** Exercise material follows **
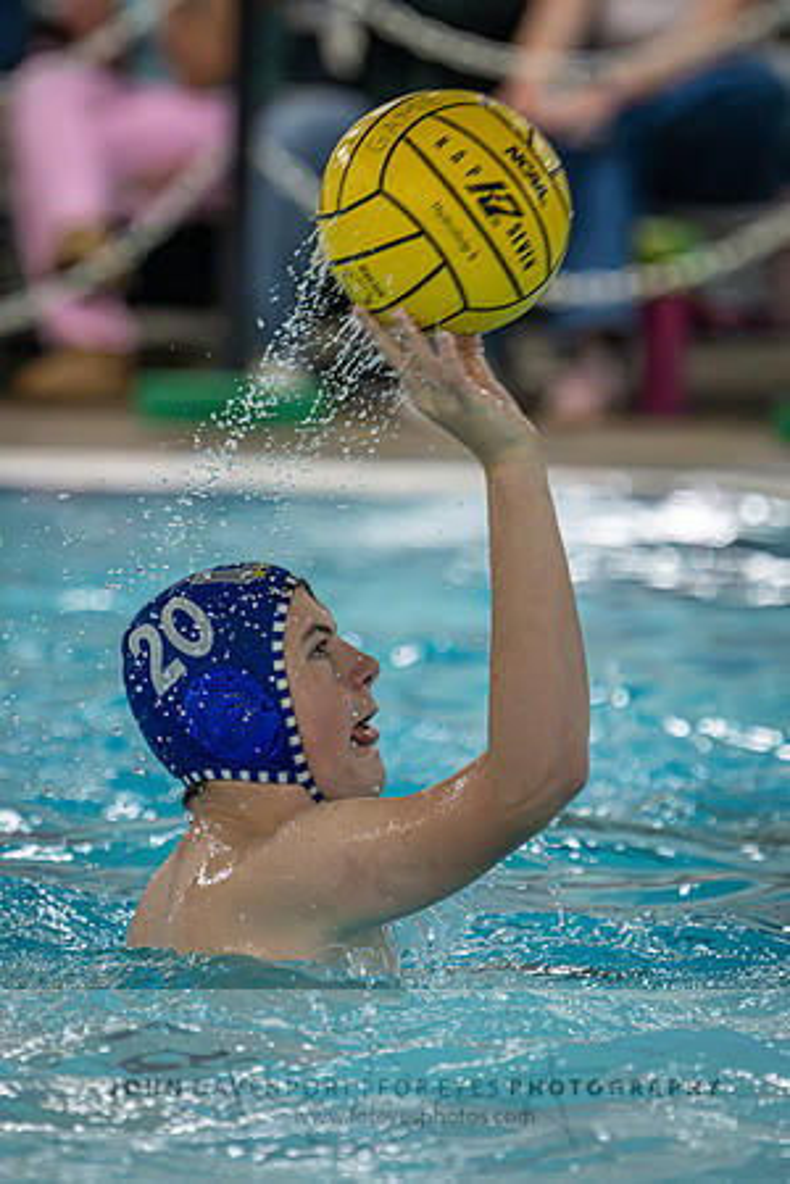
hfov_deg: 3.6
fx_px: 12401
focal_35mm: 377
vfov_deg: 5.5
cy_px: 564
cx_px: 304
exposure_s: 1/1000
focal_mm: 240
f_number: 4
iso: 12800
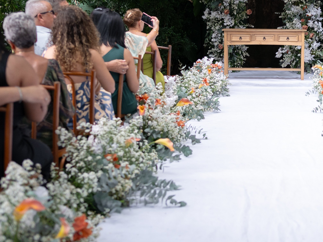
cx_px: 264
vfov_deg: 20.4
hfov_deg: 26.5
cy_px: 95
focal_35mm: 72
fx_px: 672
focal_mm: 35
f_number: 2.2
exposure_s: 1/1600
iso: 1000
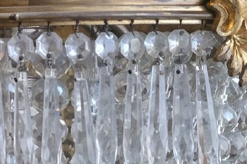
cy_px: 108
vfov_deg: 17.2
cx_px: 7
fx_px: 542
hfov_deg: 24.6
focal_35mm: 79
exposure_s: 1/33
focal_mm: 5.4
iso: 640
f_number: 1.8
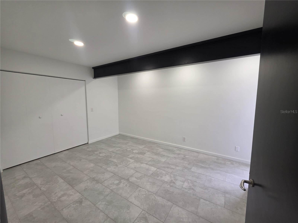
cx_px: 149
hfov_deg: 106.2
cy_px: 112
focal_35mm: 13
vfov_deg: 89.9
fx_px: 112
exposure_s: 1/120
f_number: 1.9
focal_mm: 2.2
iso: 160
** End of Exercise material **
* [Problem statement]:
Your copy must match the records above exactly, apart from the pictures, which are excluded.

* [Completed task]:
hfov_deg: 3.6
fx_px: 12401
focal_35mm: 377
vfov_deg: 5.5
cy_px: 564
cx_px: 304
exposure_s: 1/1000
focal_mm: 240
f_number: 4
iso: 12800
cx_px: 264
vfov_deg: 20.4
hfov_deg: 26.5
cy_px: 95
focal_35mm: 72
fx_px: 672
focal_mm: 35
f_number: 2.2
exposure_s: 1/1600
iso: 1000
cy_px: 108
vfov_deg: 17.2
cx_px: 7
fx_px: 542
hfov_deg: 24.6
focal_35mm: 79
exposure_s: 1/33
focal_mm: 5.4
iso: 640
f_number: 1.8
cx_px: 149
hfov_deg: 106.2
cy_px: 112
focal_35mm: 13
vfov_deg: 89.9
fx_px: 112
exposure_s: 1/120
f_number: 1.9
focal_mm: 2.2
iso: 160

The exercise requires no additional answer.